* [Work order]:
Scan the records below. Copy every line in which the word "object" appears.

[Start of Attachment]

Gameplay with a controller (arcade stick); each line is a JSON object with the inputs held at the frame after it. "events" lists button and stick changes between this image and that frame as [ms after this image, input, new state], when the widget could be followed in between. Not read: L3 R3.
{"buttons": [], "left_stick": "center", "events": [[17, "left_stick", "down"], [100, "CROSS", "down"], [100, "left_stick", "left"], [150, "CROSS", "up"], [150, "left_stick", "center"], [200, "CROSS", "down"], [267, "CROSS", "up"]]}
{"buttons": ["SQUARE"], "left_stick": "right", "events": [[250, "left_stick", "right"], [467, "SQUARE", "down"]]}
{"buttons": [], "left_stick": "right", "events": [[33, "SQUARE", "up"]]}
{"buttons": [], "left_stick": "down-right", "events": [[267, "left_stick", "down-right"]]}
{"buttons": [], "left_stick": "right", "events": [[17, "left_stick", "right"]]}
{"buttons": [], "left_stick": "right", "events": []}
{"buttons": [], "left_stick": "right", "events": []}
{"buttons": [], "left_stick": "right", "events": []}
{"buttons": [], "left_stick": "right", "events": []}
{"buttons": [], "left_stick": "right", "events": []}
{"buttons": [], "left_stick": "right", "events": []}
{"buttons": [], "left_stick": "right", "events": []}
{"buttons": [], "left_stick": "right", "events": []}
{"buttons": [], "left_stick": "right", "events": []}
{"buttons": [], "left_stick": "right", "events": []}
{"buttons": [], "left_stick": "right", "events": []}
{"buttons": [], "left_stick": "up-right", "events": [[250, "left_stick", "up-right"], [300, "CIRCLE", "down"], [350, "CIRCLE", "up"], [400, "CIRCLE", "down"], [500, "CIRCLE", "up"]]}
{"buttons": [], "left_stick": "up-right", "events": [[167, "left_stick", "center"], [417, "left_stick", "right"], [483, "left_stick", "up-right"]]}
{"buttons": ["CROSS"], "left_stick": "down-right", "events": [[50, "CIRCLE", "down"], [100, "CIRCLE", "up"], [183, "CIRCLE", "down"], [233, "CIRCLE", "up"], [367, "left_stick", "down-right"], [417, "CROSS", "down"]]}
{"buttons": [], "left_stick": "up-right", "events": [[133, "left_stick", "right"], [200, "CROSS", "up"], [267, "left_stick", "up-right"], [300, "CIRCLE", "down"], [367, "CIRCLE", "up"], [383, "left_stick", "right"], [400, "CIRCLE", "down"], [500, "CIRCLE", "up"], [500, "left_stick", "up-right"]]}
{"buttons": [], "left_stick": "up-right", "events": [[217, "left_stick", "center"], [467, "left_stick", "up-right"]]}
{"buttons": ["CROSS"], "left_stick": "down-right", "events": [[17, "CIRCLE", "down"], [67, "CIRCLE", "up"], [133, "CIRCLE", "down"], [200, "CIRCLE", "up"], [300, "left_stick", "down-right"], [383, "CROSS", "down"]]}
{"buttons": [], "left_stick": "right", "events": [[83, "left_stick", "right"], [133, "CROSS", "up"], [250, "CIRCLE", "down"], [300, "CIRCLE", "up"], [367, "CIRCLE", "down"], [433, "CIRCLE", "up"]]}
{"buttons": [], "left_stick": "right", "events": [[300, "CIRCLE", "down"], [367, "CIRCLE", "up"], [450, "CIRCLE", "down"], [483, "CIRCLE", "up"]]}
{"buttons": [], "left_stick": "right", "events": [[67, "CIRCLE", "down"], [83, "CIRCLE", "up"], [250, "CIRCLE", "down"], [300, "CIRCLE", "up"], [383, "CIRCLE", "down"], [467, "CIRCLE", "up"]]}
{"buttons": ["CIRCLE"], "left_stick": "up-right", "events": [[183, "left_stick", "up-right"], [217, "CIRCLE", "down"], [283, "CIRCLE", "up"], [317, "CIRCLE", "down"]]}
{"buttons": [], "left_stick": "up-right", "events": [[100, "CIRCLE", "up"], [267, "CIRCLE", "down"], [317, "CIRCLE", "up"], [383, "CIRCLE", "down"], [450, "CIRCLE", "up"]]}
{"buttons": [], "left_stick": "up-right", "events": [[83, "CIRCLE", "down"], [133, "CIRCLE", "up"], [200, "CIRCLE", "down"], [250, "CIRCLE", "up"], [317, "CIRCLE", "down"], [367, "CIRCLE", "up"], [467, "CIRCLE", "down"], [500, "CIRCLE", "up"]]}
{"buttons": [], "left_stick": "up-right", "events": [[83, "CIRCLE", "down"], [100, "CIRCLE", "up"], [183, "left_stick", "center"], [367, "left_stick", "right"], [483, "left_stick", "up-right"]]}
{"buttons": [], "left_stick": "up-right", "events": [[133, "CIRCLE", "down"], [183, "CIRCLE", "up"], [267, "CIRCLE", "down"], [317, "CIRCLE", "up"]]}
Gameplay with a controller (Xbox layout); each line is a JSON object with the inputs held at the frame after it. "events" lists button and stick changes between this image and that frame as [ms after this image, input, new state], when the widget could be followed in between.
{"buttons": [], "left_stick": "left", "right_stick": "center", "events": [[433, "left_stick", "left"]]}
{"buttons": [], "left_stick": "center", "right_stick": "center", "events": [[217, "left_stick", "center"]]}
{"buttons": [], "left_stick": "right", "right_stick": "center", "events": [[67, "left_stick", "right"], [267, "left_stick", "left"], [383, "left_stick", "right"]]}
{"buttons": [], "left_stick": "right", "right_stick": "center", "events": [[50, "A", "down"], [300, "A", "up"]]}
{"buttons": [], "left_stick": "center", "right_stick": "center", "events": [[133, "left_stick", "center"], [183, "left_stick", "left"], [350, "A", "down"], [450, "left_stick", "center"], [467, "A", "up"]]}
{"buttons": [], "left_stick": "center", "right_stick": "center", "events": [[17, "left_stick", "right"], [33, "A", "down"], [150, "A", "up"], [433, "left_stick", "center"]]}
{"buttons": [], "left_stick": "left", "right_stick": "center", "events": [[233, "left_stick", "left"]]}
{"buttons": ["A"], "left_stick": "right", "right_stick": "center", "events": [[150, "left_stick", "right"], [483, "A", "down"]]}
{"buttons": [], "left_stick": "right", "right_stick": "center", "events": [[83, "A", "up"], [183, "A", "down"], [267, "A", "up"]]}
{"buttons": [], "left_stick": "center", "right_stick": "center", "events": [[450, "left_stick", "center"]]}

[End of Attachment]

* [Solution to the exercise]:
Gameplay with a controller (arcade stick); each line is a JSON object with the inputs held at the frame after it. "events" lists button and stick changes between this image and that frame as [ms after this image, input, new state], when the widget could be followed in between. Not read: L3 R3.
Gameplay with a controller (Xbox layout); each line is a JSON object with the inputs held at the frame after it. "events" lists button and stick changes between this image and that frame as [ms after this image, input, new state], when the widget could be followed in between.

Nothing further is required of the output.